- [SELECTED EXTRACT]:
____

Mice at 8 weeks of age were fed a HFD vs a ND for 6 weeks. At 1st, 2nd, and 3rd weeks of diet, there was a progressive increase in body weight by ~16%, 17.7%, and 26.3% (P < 0.05), respectively, in mice fed a HFD compared with ND (Fig. 1A). As shown in Fig. 1AB, continuation of HFD feeding (with vehicle treatment) for the last three weeks (4th to 6th week) showed a further increase in body weight to a maximum of ~33.6% (P < 0.05) at 6th week of diet, compared with ND-fed mice (with vehicle treatment). Notably, imatinib treatment during the last three weeks of HFD feeding abolished the weight gain seen in mice fed a HFD alone. In parallel, imatinib treatment in ND-fed mice diminished the weight gain seen in mice fed a ND alone.

Fig. 1.

Fig. 1.

Effects of imatinib on body weight in HFD-fed mice. Eight-week old mice were fed a ND or HFD for 6 weeks (42 days). Imatinib was injected intraperitoneally (25 mg/kg/day) on the day prior to femoral artery injury (day 21) and for 3 weeks post-femoral artery injury (day 22 to day 42). A) Linear graph shows body weights determined once a week for 6 weeks. B) Bar graph shows changes in body weights after imatinib treatment (body weight at the end of 6th week of diet minus body weight before starting imatinib/vehicle treatment). The data shown are means ± S.E.M. (n = 5–6 mice/group). * P < 0.05 compared with ND; # P < 0.05 compared with HFD, using repeated measures two-way ANOVA followed by Bonferroni multiple comparisons test (A) or regular two-way ANOVA followed by Tukey multiple comparisons test (B). ND: normal diet; HFD: high fat diet.

3.2. Imatinib decreases food and energy efficiencies without significant effects on food and caloric intakes in HFD-fed mice

Because HFD-induced obesity in mice is primarily attributed to an increase in feeding/energy efficiency (Surwit et al., 1995), we determined the changes in food and caloric intakes and calculated the changes in feeding and energy efficiencies accordingly. In the present study, HFD-fed mice showed significant decreases in food intakes throughout the experimental period. By calculating caloric intakes, they were found to be significantly higher in HFD-fed mice at 1st, 2nd and 6th week of dietary manipulation by ~55.3%, 20.4%, and 21.9%, respectively, due to the higher number of calories obtained from 1 g of HFD (5.24 kcal) vs 1 g of ND (3 kcal) [Fig. 2AB]. Changes in feeding and energy efficiencies were calculated during 3 weeks of imatinib treatment (day 21–42), where HFD-fed mice exhibited significant increases in feeding (~4.8-fold) and energy (~2.7-fold) efficiencies, respectively, compared with ND-fed mice (Fig. 2CD). Imatinib treatment during the last 3 weeks of HFD did not affect food or caloric intakes; however, it completely abolished HFD-induced increases in feeding and energy efficiencies (P < 0.05). Interestingly, imatinib treatment in ND-fed mice resulted in significant decreases in food and caloric intakes at week 5 of dietary manipulation compared with vehicle-treated ND-fed mice (Fig. 2AB).

____

Items listed in a dataset

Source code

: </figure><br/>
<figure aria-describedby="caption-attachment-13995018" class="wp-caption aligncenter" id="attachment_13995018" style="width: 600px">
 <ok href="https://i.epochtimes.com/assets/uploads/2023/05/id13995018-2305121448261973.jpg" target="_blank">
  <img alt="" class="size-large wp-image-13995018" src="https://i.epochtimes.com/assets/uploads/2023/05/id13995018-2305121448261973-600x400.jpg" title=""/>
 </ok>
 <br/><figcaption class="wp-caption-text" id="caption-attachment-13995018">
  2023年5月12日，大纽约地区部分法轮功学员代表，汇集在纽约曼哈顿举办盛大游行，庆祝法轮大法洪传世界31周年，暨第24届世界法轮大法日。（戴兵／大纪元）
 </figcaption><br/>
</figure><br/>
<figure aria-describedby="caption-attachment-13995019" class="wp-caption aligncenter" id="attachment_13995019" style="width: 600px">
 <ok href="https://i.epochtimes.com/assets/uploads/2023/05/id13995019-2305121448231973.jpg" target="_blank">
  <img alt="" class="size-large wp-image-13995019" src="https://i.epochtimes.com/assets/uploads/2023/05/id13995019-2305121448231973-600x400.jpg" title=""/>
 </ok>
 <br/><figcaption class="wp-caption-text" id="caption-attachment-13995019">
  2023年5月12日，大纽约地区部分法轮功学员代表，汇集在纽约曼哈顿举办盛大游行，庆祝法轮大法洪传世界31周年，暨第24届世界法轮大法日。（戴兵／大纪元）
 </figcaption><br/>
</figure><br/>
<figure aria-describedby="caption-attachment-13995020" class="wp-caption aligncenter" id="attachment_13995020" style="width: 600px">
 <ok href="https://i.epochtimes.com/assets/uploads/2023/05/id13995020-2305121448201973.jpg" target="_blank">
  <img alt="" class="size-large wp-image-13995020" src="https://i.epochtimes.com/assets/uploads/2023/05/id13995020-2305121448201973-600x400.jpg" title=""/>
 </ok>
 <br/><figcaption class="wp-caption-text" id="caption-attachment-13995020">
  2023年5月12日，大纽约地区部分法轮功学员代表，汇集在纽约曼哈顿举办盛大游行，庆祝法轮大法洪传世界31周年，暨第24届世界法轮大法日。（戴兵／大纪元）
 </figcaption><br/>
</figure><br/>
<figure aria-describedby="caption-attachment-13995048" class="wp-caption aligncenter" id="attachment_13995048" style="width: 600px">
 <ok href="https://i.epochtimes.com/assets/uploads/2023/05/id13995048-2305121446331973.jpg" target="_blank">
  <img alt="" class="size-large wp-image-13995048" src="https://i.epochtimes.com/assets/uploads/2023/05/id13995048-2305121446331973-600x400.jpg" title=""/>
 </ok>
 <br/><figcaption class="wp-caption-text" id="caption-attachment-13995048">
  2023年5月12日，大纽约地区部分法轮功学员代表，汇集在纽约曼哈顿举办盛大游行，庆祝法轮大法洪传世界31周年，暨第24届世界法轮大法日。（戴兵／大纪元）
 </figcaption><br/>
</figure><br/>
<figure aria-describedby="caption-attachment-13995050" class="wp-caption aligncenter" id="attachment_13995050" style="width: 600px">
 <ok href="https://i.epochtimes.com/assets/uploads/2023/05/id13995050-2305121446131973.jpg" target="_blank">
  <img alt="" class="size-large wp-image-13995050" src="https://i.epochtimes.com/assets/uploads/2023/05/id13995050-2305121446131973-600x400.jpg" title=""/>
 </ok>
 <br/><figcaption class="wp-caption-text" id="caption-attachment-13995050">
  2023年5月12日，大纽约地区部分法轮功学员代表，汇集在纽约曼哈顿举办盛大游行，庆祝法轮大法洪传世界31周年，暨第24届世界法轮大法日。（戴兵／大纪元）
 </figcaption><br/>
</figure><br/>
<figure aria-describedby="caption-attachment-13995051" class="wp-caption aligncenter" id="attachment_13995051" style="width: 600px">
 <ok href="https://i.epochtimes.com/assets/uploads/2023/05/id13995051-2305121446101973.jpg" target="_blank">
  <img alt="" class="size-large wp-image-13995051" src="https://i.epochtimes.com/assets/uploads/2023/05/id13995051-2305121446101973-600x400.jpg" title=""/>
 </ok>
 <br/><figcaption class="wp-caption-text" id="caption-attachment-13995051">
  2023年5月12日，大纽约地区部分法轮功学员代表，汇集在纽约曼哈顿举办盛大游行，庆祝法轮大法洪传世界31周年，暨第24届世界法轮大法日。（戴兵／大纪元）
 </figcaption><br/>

____

- [WORK INSTRUCTION 1]:
In the excerpt on imatinib in diet-fed mice, how many kilocalories does 1 g of the high fat diet provide?
- [WORK INSTRUCTION 2]:
Extend the excerpt on imatinib in diet-fed mice past its final sentence.

- [EXERCISE ANSWER 1]:
1 g of the high fat diet provides 5.24 kcal.

- [EXERCISE ANSWER 2]:
Fig. 2.

Fig. 2.

Effects of imatinib on food and caloric intakes, and feeding and energy efficiencies in HFD-fed mice. A) Linear graph shows average daily food intakes in ND- and HFD-fed mice. B) Linear graph shows changes in caloric intakes for 6 weeks. C-D) Bar graphs show changes in feeding and caloric efficiencies after imatinib treatment (day 21–42). The data shown are the means ± S.E.M. (n = 6 mice/group). * P < 0.05 compared with ND; # P < 0.05 compared with HFD, using repeated measures two-way ANOVA followed by Bonferroni multiple comparisons test (A-B) or regular two-way ANOVA followed by Tukey multiple comparisons test (C-D). BW, body weight.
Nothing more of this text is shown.